Als Antrieb kommt ein Zweizylinder zum Einsatz, und ABS gibt es gegen Aufpreis. Eines unterscheidet die ER-6n von anderen Modellen für Wiedereinsteiger: Sie zeigt sich mit ihrem markanten Scheinwerfer und auch der restlichen Linienführung betont auffällig.
Neben ausgewiesenen Einsteiger-Modellen gibt es Motorräder, die vielen in diesem Zusammenhang zwar nicht zuerst in den Kopf kommen - sich aber trotzdem eignen. "Wer nach etwas Besonderem sucht, kann die Ducati Monster in Betracht ziehen", sagt Roger Eggers: Die Maschine gibt es in verschiedenen Ausführungen, und die kleineren Modelle passen ebenfalls in die Kategorie Einstiegs-Allrounder.
Auch eine Triumph Bonneville kann zu den Kandidaten zählen. Sie erinnert optisch an ihre fast schon legendären Vorgänger aus den Sechzigern und ermöglicht eine klassisch-aufrechte Sitzposition. Und wer schon immer den Traum von einer Harley Davidson gehegt hat, dem raten die Experten zwar nicht zu den schweren und hubraumstarken Modellen. Im Programm der US-amerikanischen Marke finden sich aber auch leichtere Ausführungen.

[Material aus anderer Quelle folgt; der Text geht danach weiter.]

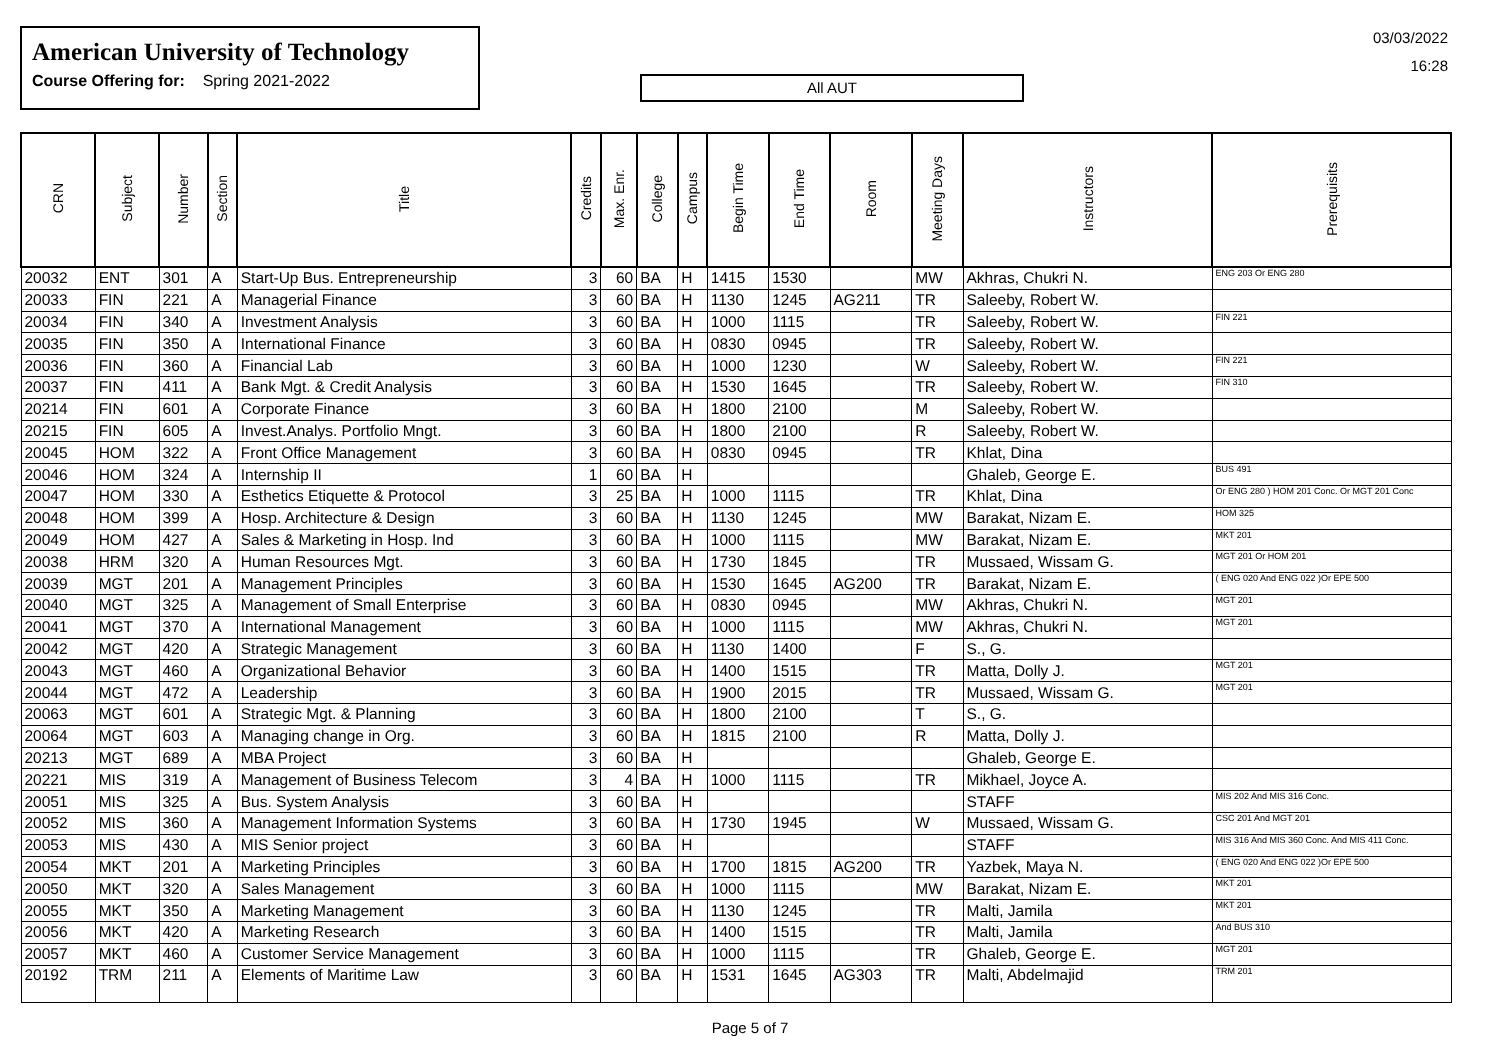American University of Technology
Course Offering for: Spring 2021-2022
All AUT
03/03/2022
16:28
| CRN | Subject | Number | Section | Title | Credits | Max. Enr. | College | Campus | Begin Time | End Time | Room | Meeting Days | Instructors | Prerequisits |
| --- | --- | --- | --- | --- | --- | --- | --- | --- | --- | --- | --- | --- | --- | --- |
| 20032 | ENT | 301 | A | Start-Up Bus. Entrepreneurship | 3 | 60 | BA | H | 1415 | 1530 | | MW | Akhras, Chukri N. | ENG 203 Or ENG 280 |
| 20033 | FIN | 221 | A | Managerial Finance | 3 | 60 | BA | H | 1130 | 1245 | AG211 | TR | Saleeby, Robert W. | |
| 20034 | FIN | 340 | A | Investment Analysis | 3 | 60 | BA | H | 1000 | 1115 | | TR | Saleeby, Robert W. | FIN 221 |
| 20035 | FIN | 350 | A | International Finance | 3 | 60 | BA | H | 0830 | 0945 | | TR | Saleeby, Robert W. | |
| 20036 | FIN | 360 | A | Financial Lab | 3 | 60 | BA | H | 1000 | 1230 | | W | Saleeby, Robert W. | FIN 221 |
| 20037 | FIN | 411 | A | Bank Mgt. & Credit Analysis | 3 | 60 | BA | H | 1530 | 1645 | | TR | Saleeby, Robert W. | FIN 310 |
| 20214 | FIN | 601 | A | Corporate Finance | 3 | 60 | BA | H | 1800 | 2100 | | M | Saleeby, Robert W. | |
| 20215 | FIN | 605 | A | Invest.Analys. Portfolio Mngt. | 3 | 60 | BA | H | 1800 | 2100 | | R | Saleeby, Robert W. | |
| 20045 | HOM | 322 | A | Front Office Management | 3 | 60 | BA | H | 0830 | 0945 | | TR | Khlat, Dina | |
| 20046 | HOM | 324 | A | Internship II | 1 | 60 | BA | H | | | | | Ghaleb, George E. | BUS 491 |
| 20047 | HOM | 330 | A | Esthetics Etiquette & Protocol | 3 | 25 | BA | H | 1000 | 1115 | | TR | Khlat, Dina | Or ENG 280 ) HOM 201 Conc. Or MGT 201 Conc |
| 20048 | HOM | 399 | A | Hosp. Architecture & Design | 3 | 60 | BA | H | 1130 | 1245 | | MW | Barakat, Nizam E. | HOM 325 |
| 20049 | HOM | 427 | A | Sales & Marketing in Hosp. Ind | 3 | 60 | BA | H | 1000 | 1115 | | MW | Barakat, Nizam E. | MKT 201 |
| 20038 | HRM | 320 | A | Human Resources Mgt. | 3 | 60 | BA | H | 1730 | 1845 | | TR | Mussaed, Wissam G. | MGT 201 Or HOM 201 |
| 20039 | MGT | 201 | A | Management Principles | 3 | 60 | BA | H | 1530 | 1645 | AG200 | TR | Barakat, Nizam E. | ( ENG 020 And ENG 022 )Or EPE 500 |
| 20040 | MGT | 325 | A | Management of Small Enterprise | 3 | 60 | BA | H | 0830 | 0945 | | MW | Akhras, Chukri N. | MGT 201 |
| 20041 | MGT | 370 | A | International Management | 3 | 60 | BA | H | 1000 | 1115 | | MW | Akhras, Chukri N. | MGT 201 |
| 20042 | MGT | 420 | A | Strategic Management | 3 | 60 | BA | H | 1130 | 1400 | | F | S., G. | |
| 20043 | MGT | 460 | A | Organizational Behavior | 3 | 60 | BA | H | 1400 | 1515 | | TR | Matta, Dolly J. | MGT 201 |
| 20044 | MGT | 472 | A | Leadership | 3 | 60 | BA | H | 1900 | 2015 | | TR | Mussaed, Wissam G. | MGT 201 |
| 20063 | MGT | 601 | A | Strategic Mgt. & Planning | 3 | 60 | BA | H | 1800 | 2100 | | T | S., G. | |
| 20064 | MGT | 603 | A | Managing change in Org. | 3 | 60 | BA | H | 1815 | 2100 | | R | Matta, Dolly J. | |
| 20213 | MGT | 689 | A | MBA Project | 3 | 60 | BA | H | | | | | Ghaleb, George E. | |
| 20221 | MIS | 319 | A | Management of Business Telecom | 3 | 4 | BA | H | 1000 | 1115 | | TR | Mikhael, Joyce A. | |
| 20051 | MIS | 325 | A | Bus. System Analysis | 3 | 60 | BA | H | | | | | STAFF | MIS 202 And MIS 316 Conc. |
| 20052 | MIS | 360 | A | Management Information Systems | 3 | 60 | BA | H | 1730 | 1945 | | W | Mussaed, Wissam G. | CSC 201 And MGT 201 |
| 20053 | MIS | 430 | A | MIS Senior project | 3 | 60 | BA | H | | | | | STAFF | MIS 316 And MIS 360 Conc. And MIS 411 Conc. |
| 20054 | MKT | 201 | A | Marketing Principles | 3 | 60 | BA | H | 1700 | 1815 | AG200 | TR | Yazbek, Maya N. | ( ENG 020 And ENG 022 )Or EPE 500 |
| 20050 | MKT | 320 | A | Sales Management | 3 | 60 | BA | H | 1000 | 1115 | | MW | Barakat, Nizam E. | MKT 201 |
| 20055 | MKT | 350 | A | Marketing Management | 3 | 60 | BA | H | 1130 | 1245 | | TR | Malti, Jamila | MKT 201 |
| 20056 | MKT | 420 | A | Marketing Research | 3 | 60 | BA | H | 1400 | 1515 | | TR | Malti, Jamila | And BUS 310 |
| 20057 | MKT | 460 | A | Customer Service Management | 3 | 60 | BA | H | 1000 | 1115 | | TR | Ghaleb, George E. | MGT 201 |
| 20192 | TRM | 211 | A | Elements of Maritime Law | 3 | 60 | BA | H | 1531 | 1645 | AG303 | TR | Malti, Abdelmajid | TRM 201 |
Page 5 of 7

Christoph Gatzweiler vom IVM sieht bei BMW neben den 650ern noch eine weitere Möglichkeit: "Die neue F 800 ist auch etwas für jene, denen die übrigen BMW-Modelle zu groß und zu schwer sind." Angeboten wird sie laut BMW als eher sportliche Version mit Zusatzbezeichnung "S" oder als tourenorientierte "ST". Angetrieben werden beide Ausführungen von einem Zweizylinder mit 62,5 kW/85 PS.
Viel mehr Leistung sollte es für Weidereinesteiger ohnehin nicht sein. Wobei die Leistung nur ein Kriterium ist - denn ganz egal, mit welchem Motorrad der Neuanfang gewagt wird, ist langsames Herantasten an die Möglichkeiten eines Zweirades wichtig. Eine geringe Motorleistung schützt schließlich nicht automatisch vor Fahrfehlern, warnt Michael Lenzen vom Bundesverband der Motorradfahrer. "Auch mit wenig PS kann man fahren wie ein Idiot."